• _Problem details_
Give again, exactly as written, the lines of the records below from the line with "fina-adaptativa, linguagem e" to the line with "Januari 08, 2025". Both end lines count; pictures do not.

• _Supplied entries_
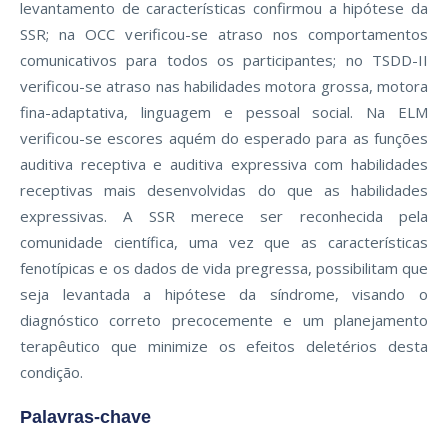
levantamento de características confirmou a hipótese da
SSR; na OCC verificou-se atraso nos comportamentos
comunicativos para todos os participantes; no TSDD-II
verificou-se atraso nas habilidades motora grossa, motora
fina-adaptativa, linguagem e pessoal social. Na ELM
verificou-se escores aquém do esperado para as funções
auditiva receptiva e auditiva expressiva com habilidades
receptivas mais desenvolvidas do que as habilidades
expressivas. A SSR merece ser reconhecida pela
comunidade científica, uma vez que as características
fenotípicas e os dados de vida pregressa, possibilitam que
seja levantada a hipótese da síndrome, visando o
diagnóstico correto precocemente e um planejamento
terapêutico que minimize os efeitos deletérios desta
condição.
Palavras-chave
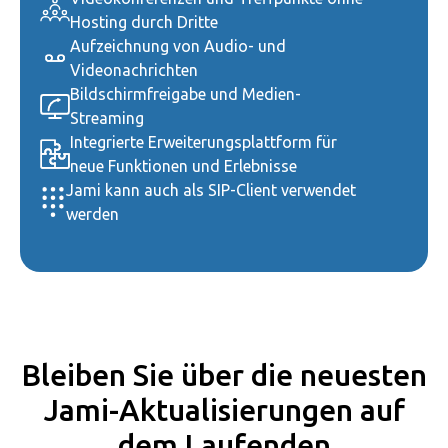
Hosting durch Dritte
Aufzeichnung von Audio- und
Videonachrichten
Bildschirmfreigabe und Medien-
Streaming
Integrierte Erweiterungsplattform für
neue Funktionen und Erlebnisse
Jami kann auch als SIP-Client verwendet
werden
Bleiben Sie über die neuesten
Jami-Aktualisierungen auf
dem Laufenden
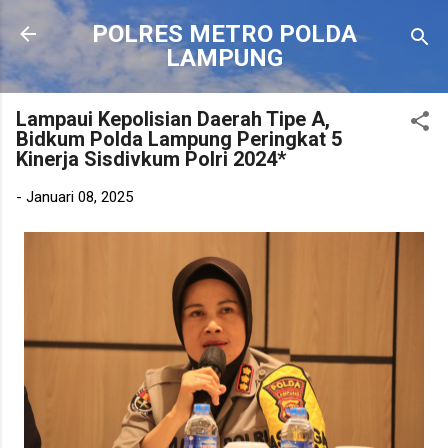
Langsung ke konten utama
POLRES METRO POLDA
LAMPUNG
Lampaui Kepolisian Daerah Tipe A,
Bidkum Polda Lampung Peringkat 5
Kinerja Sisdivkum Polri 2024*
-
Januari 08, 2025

* * *

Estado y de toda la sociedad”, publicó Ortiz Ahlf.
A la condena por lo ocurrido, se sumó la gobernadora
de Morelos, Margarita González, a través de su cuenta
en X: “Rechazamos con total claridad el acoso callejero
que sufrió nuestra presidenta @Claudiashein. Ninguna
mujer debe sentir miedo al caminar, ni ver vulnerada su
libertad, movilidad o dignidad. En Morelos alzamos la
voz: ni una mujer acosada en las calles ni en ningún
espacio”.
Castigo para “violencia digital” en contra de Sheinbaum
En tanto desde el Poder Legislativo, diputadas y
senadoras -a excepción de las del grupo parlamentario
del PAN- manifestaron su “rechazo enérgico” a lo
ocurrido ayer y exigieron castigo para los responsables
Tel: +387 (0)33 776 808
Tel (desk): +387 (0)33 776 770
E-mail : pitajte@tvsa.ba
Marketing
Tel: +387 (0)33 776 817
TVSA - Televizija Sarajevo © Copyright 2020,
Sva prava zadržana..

==

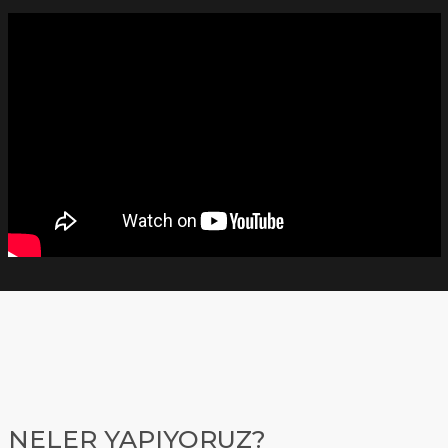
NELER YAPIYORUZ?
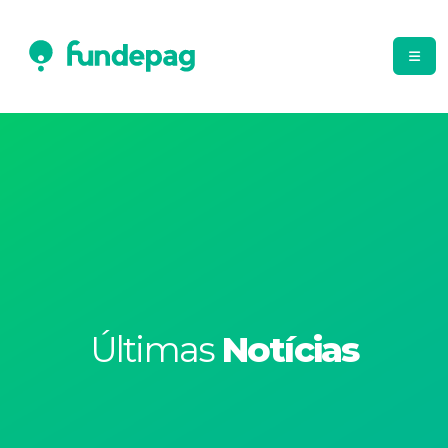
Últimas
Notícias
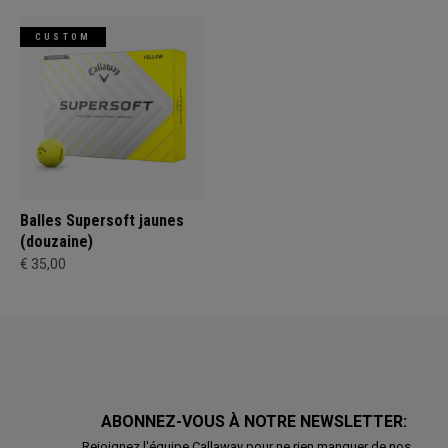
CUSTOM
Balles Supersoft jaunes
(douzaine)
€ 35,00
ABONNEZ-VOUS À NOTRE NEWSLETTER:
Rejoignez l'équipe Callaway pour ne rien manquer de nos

• _Answer below_
fina-adaptativa, linguagem e pessoal social. Na ELM
verificou-se escores aquém do esperado para as funções
auditiva receptiva e auditiva expressiva com habilidades
receptivas mais desenvolvidas do que as habilidades
expressivas. A SSR merece ser reconhecida pela
comunidade científica, uma vez que as características
fenotípicas e os dados de vida pregressa, possibilitam que
seja levantada a hipótese da síndrome, visando o
diagnóstico correto precocemente e um planejamento
terapêutico que minimize os efeitos deletérios desta
condição.
Palavras-chave
Hosting durch Dritte
Aufzeichnung von Audio- und
Videonachrichten
Bildschirmfreigabe und Medien-
Streaming
Integrierte Erweiterungsplattform für
neue Funktionen und Erlebnisse
Jami kann auch als SIP-Client verwendet
werden
Bleiben Sie über die neuesten
Jami-Aktualisierungen auf
dem Laufenden
Langsung ke konten utama
POLRES METRO POLDA
LAMPUNG
Lampaui Kepolisian Daerah Tipe A,
Bidkum Polda Lampung Peringkat 5
Kinerja Sisdivkum Polri 2024*
-
Januari 08, 2025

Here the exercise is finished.